While Republicans have made crime a national issue, Biden’s message that he supports the police could help those white voters. But it could also discourage young voters in the Senate elections in Georgia and Florida who think the police are part of the civil rights problem, said Alvin Tillery Jr., a professor at Northwestern University and director of its Center for the Study. of Diversity and Democracy.

Tillery said he doesn’t know how the president can bridge those differences, though Biden may be better placed to focus on the police overhaul that Democrats have been trying to negotiate with Republicans — only to be unable to achieve. to a consensus that would be able to erase a GOP filibuster.

“Maybe they blunted some Republican attacks, but they also softened support for people who ran for them in the 2020 election,” Tillery said. “I don’t know how they resolve this except to say they need to be more forceful in saying the things they wanted to achieve were blocked in the Senate.”

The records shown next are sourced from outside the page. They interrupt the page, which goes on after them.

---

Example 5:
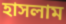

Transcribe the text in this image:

হাসলাম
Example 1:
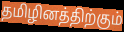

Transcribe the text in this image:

தமிழினத்திற்கும்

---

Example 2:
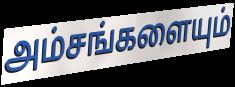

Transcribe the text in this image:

அம்சங்களையும்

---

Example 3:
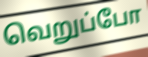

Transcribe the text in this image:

வெறுப்போ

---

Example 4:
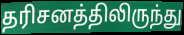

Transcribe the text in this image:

தரிசனத்திலிருந்து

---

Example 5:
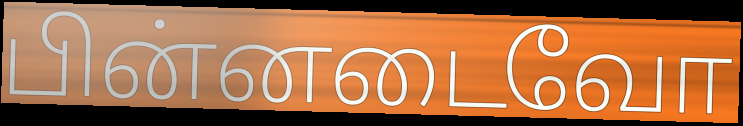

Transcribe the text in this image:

பின்னடைவோ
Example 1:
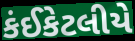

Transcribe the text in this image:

કંઈકેટલીયે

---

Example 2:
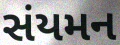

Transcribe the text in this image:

સંયમન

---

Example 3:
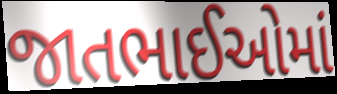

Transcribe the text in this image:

જાતભાઈઓમાં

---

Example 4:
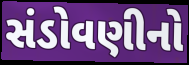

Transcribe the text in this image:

સંડોવણીનો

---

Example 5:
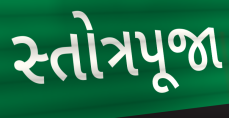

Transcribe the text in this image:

સ્તોત્રપૂજા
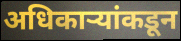
अधिकाऱ्यांकडून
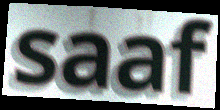
saaf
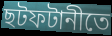
ছটফটানীতে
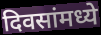
दिवसांमध्ये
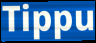
Tippu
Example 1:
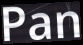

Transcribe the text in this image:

Pan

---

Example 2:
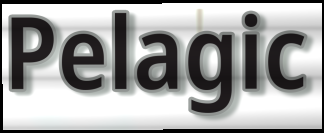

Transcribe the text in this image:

Pelagic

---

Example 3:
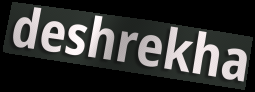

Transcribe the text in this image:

deshrekha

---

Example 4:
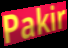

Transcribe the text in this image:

Pakir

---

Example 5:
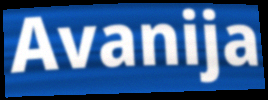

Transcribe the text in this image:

Avanija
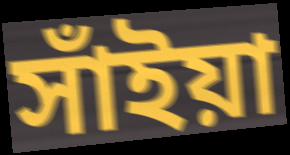
সাঁইয়া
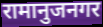
रामानुजनगर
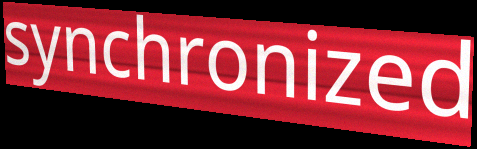
synchronized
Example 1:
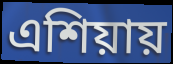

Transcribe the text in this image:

এশিয়ায়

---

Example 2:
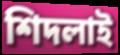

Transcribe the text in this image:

শিদলাই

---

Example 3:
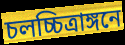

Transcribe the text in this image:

চলচ্চিত্রাঙ্গনে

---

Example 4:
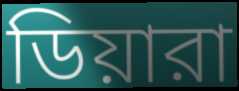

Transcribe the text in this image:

ডিয়ারা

Tillery added that the overarching challenge may be that people view inflation as a national phenomenon rather than a global one. Republicans blame high prices on Biden’s $1.9 trillion coronavirus relief from 2021, as recent months have also shown inflation to be a global trend driven in part by the aftermath of the pandemic and Russia’s invasion of Ukraine, driving up energy and food prices.

“The reality is – like all presidents – he is a victim of things beyond his control,” Tillery said. “Inflation is a global problem. It’s much worse in other parts of the world, but he can’t send a message that way.